Le persone transessuali sono le ultime a pensare che la loro identità sia fondata su una sorta di scelta culturale o su un atto di libera volontà. Al contrario, è sul riconoscimento sociale della loro natura reale, della loro identità profonda, che fondano le loro richieste. Mons. Caffarra fa discendere dalla sua critica alle teorie sul gender un disvalore delle relazioni omosessuali. Ma orientamento sessuale e identità di genere non sono due variabili correlate e la gran parte delle persone omosessuali non mettono per nulla in discussione l’appartenenza al proprio sesso biologico. Una critica delle relazioni omosessuali fondata sulla questione del genere è semplicemente un equivoco. Rimane la tradizionale negazione della dignità delle coppie omosessuali, considerate come relazione di identici, cioè con se stesso.

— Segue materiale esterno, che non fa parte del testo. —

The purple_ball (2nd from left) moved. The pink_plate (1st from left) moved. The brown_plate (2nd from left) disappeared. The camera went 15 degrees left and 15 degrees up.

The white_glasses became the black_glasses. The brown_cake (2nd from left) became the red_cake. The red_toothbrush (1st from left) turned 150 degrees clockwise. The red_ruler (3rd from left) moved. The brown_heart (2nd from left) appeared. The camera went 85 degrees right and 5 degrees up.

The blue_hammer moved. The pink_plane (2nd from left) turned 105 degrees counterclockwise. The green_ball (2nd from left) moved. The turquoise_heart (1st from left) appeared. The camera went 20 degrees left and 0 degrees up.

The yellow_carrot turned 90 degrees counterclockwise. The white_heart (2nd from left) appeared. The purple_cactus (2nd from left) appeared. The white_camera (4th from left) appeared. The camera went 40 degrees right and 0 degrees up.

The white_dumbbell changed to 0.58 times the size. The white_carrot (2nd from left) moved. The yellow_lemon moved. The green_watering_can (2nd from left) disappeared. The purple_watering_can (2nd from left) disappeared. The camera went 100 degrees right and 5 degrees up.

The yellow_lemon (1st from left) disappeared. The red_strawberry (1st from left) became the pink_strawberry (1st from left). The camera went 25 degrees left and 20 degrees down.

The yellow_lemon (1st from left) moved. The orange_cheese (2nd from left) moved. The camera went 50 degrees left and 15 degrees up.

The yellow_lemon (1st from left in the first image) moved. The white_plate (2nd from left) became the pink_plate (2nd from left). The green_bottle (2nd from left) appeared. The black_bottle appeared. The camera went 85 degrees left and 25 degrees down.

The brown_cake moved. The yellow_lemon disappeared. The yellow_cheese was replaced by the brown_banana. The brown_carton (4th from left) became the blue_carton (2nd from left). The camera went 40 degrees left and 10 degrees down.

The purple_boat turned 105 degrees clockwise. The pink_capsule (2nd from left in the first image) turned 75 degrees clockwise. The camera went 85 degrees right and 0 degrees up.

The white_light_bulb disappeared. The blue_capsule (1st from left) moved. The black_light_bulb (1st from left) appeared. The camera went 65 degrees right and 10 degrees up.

Per molto tempo sono stati posti ostacoli di ogni tipo alla costruzione di rapporti stabili e soddisfacenti, basati su amore e progetti comuni, da parte delle persone lgbt (lesbiche, gay, bisessuali, trans). Oggi queste relazioni esistono, sempre di più, sempre più stabili. Quella sorta di solitudine coatta a cui la norma sociale aveva condannato un parte consistente della popolazione è stata sostituita, per la prima volta nella storia, dalla realtà concreta della costruzione di famiglie omosessuali. Non migliori né peggiori delle altre, ma fondate sull’amore reciproco e un’assunzione comune di responsabilità. L’idea che l’affetto fra due ragazzi gay e la loro voglia di mettere su casa o la dedizione di una mamma lesbica e della sua compagna verso i bambini che stanno crescendo insieme siano nocivi alla società fa parte di un pregiudizio ancora radicato ma destinato a cedere di fronte alla realtà concreta e visibile di relazioni positive fondate sull’accoglienza e sull’amore. E l’amore non è mai un pericolo sociale.